Called once per handle, right after compilation. The shim's FFI handler will read this entry at kernel-launch time.

add_scalar_param_to_shim

  • Kind: function
add_scalar_param_to_shim(handle: 'int', *, value_bits: 'int', size_bytes: 'int') -> 'None'

Register a scalar raw .param value with the shim's launch config.

synthesize_tma_descriptor

  • Kind: function
synthesize_tma_descriptor(shape: 'tuple[int, ...]', dtype, layout, box_shape: 'tuple[int, ...] | None' = None, placeholder_ptr: 'int' = 0) -> 'tuple[Any, int, int]'

Build a 128-byte CUtensorMap for (shape, dtype, layout).

Returns (host_tmap, host_blob_ptr, device_blob_ptr): - host_tmap is the cuda-python CUtensorMap Python object; keep it alive for the lifetime of the kernel. - host_blob_ptr is the raw 128-byte struct address inside the host_tmap (what cuTensorMapReplaceAddress wants). - device_blob_ptr is a freshly-allocated 128-byte device buffer, which the shim uploads the patched host blob into at each launch.

box_shape defaults to a sensible tile for the given swizzle/dtype. placeholder_ptr is the globalAddress stored in the descriptor at creation time; the shim replaces it on each launch.

synthesize_tma_descriptor_3d

  • Kind: function
synthesize_tma_descriptor_3d(height: 'int', width: 'int', dtype, box_major: 'int', box_minor: 'int', *, swizzle_128b: 'bool' = True, padding: 'bool' = False, placeholder_ptr: 'int' = 0) -> 'tuple'

Build a 3D CUtensorMap matching fast.cu's create_tensor_map.

The 3D layout reshapes a (height, width) row-major matrix into (64_elements, height, width/64) so TMA can handle tiles wider than 64 bf16 elements (which exceeds the 128B swizzle line).

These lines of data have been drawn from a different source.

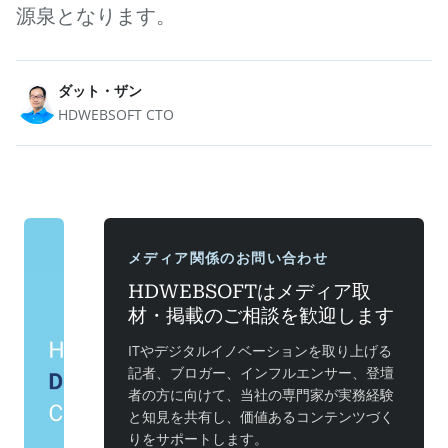
源泉となります。
ダット・ザン
HDWEBSOFT CTO
メディア関係のお問い合わせ
HDWEBSOFTはメディア取
材・掲載のご相談を歓迎します
ITやデジタルイノベーションを取り上げる
記者、ブロガー、インフルエンサー、登壇
者の方に向けて、当社の専門家が実務経験
と知見を共有し、価値あるコンテンツづく
りをサポートします。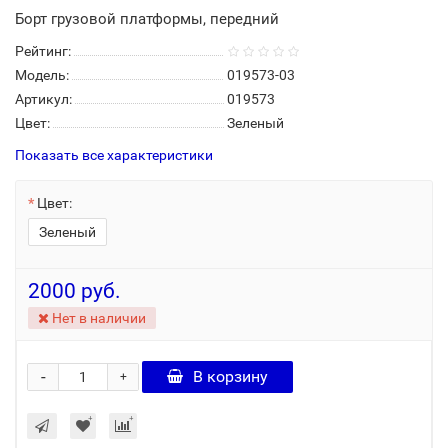
Борт грузовой платформы, передний
Рейтинг:
Модель:
019573-03
Артикул:
019573
Цвет:
Зеленый
Показать все характеристики
Цвет:
Зеленый
2000 руб.
Нет в наличии
-
В корзину
+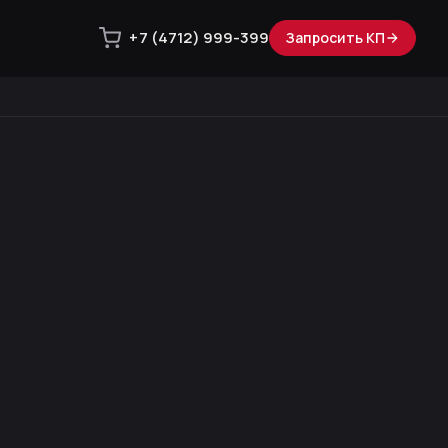
+7 (4712) 999-399
Запросить КП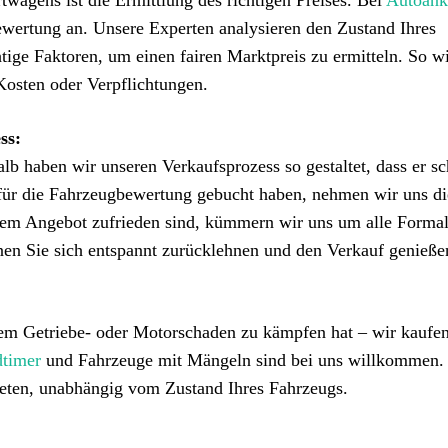
twagens ist die Ermittlung des richtigen Preises. Bei
Autoank
ewertung an. Unsere Experten analysieren den Zustand Ihres
ige Faktoren, um einen fairen Marktpreis zu ermitteln. So w
Kosten oder Verpflichtungen.
ss:
alb haben wir unseren Verkaufsprozess so gestaltet, dass er sc
für die Fahrzeugbewertung gebucht haben, nehmen wir uns di
rem Angebot zufrieden sind, kümmern wir uns um alle Formal
en Sie sich entspannt zurücklehnen und den Verkauf genieße
inem Getriebe- oder Motorschaden zu kämpfen hat – wir kaufe
dtimer
und Fahrzeuge mit Mängeln sind bei uns willkommen.
bieten, unabhängig vom Zustand Ihres Fahrzeugs.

Args: height: number of rows (M for A, N for B, N for C). width: number of columns (K for A, K for B, M for C). dtype: element type (e.g. bf16). box_major: tile rows to load (BM for A, BN for B). box_minor: tile columns to load (BK for A/B, BM/consumers for C). swizzle_128b: use 128B swizzle (True for A/B, False for C). padding: pad the innermost box dim to 72 (True for C store). placeholder_ptr: global address (patched at launch time).

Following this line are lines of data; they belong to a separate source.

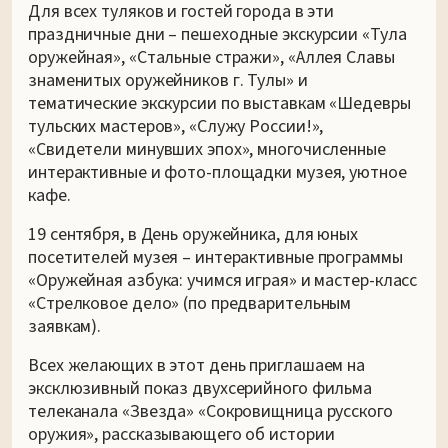
Для всех туляков и гостей города в эти
праздничные дни – пешеходные экскурсии «Тула
оружейная», «Стальные стражи», «Аллея Славы
знаменитых оружейников г. Тулы» и
тематические экскурсии по выставкам «Шедевры
тульских мастеров», «Служу России!»,
«Свидетели минувших эпох», многочисленные
интерактивные и фото-площадки музея, уютное
кафе.
19 сентября, в День оружейника, для юных
посетителей музея – интерактивные программы
«Оружейная азбука: учимся играя» и мастер-класс
«Стрелковое дело» (по предварительным
заявкам).
Всех желающих в этот день приглашаем на
эксклюзивный показ двухсерийного фильма
телеканала «Звезда» «Сокровищница русского
оружия», рассказывающего об истории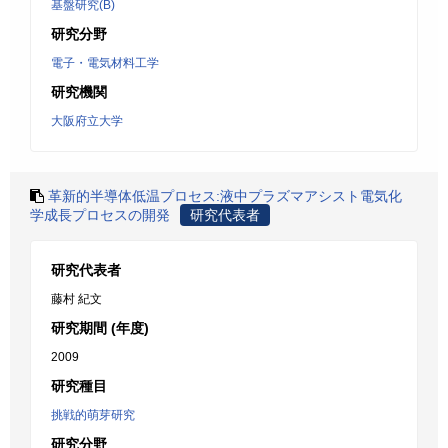
基盤研究(B)
研究分野
電子・電気材料工学
研究機関
大阪府立大学
革新的半導体低温プロセス:液中プラズマアシスト電気化
学成長プロセスの開発
研究代表者
研究代表者
藤村 紀文
研究期間 (年度)
2009
研究種目
挑戦的萌芽研究
研究分野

Returns: (host_tmap, host_blob_ptr, device_blob_ptr) — same as synthesize_tma_descriptor.

add_tma_spec_to_shim

  • Kind: function
add_tma_spec_to_shim(handle: 'int', xla_arg_index: 'int', host_blob_ptr: 'int', device_blob_ptr: 'int') -> 'None'

Register a TMA spec with the shim's per-handle launch config.

set_mock_ffi_callback

  • Kind: function
set_mock_ffi_callback(callback: 'Optional[Callable]') -> 'None'

Install a mock callback (legacy test hook; pre-shim).

ensure_ffi_registered

  • Kind: function
ensure_ffi_registered() -> 'bool'

Register the pyptx_launch FFI target with JAX, if not already.

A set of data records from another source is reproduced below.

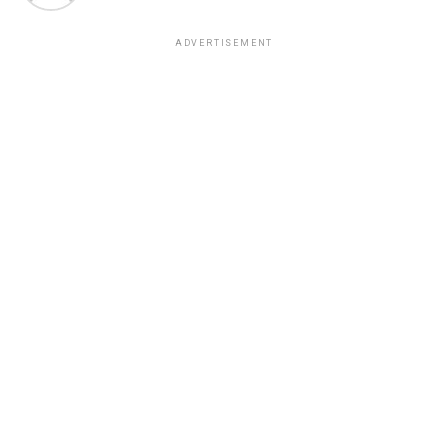
ADVERTISEMENT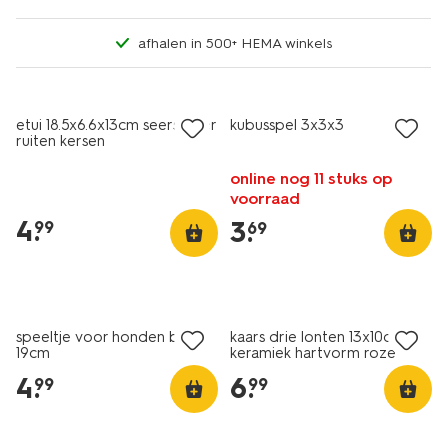
afhalen in 500+ HEMA winkels
etui 18.5x6.6x13cm seersucker
kubusspel 3x3x3
ruiten kersen
online nog 11 stuks op
voorraad
4
.
3
.
99
69
speeltje voor honden bot
kaars drie lonten 13x10cm
19cm
keramiek hartvorm roze
4
.
6
.
99
99
sale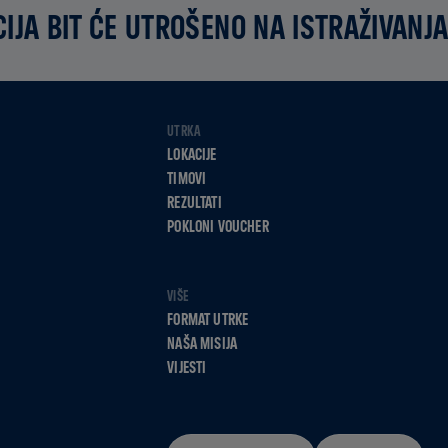
IJA BIT ĆE UTROŠENO NA ISTRAŽIVANJA
UTRKA
LOKACIJE
TIMOVI
REZULTATI
POKLONI VOUCHER
VIŠE
FORMAT UTRKE
NAŠA MISIJA
VIJESTI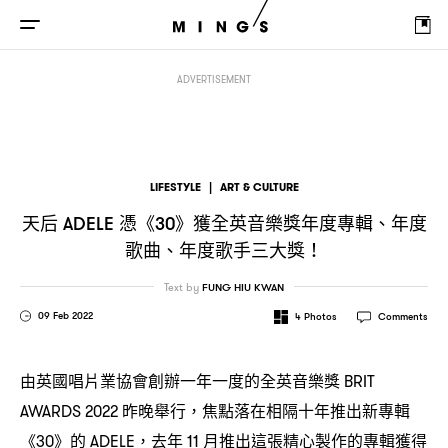
天后
憑《
》獲全英音樂獎年度專輯、年度歌曲、年度歌手三大獎
ADELE
30
！
ADVERTISEMENT
LIFESTYLE
|
ART & CULTURE
天后
憑《
》獲全英音樂獎年度專輯、年度
ADELE
30
歌曲、年度歌手三大獎
！
Text by
FUNG HIU KWAN
09 Feb 2022
4
Photos
Comments
由英國唱片業協會創辦一年一度的全英音樂獎
BRIT
昨晚舉行
焦點落在相隔十年推出新專輯
AWARDS 2022
，
《
》的
去年
月推出這張精心製作的專輯獲得
30
ADELE，
11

Loads the C++ shim, wraps its PyptxLaunch symbol in a PyCapsule via jax.ffi.pycapsule, and registers it for the CUDA platform under the name "pyptx_launch" with typed FFI (api_version=1).

Returns True if registration succeeded. Returns False (rather than raising) on laptops without the shim or without JAX — so tracing tests can still run.

call_kernel_via_ffi

  • Kind: function
call_kernel_via_ffi(*inputs, cubin_handle: 'int', out_specs: 'Sequence[Tile]', out_shape_env: 'dict[str, int]', grid: 'tuple[int, int, int]', block: 'tuple[int, int, int]', cluster: 'tuple[int, int, int]' = (1, 1, 1), smem_bytes: 'int' = 0) -> 'Any'

Build a jax.ffi.ffi_call for this kernel invocation.

Uses typed FFI (api_version=1 / custom_call_api_version=4). The only attribute passed to the handler is cubin_handle — grid, block, and smem are already registered in the shim under that handle.

Returns a JAX array (or tuple of arrays) matching out_specs.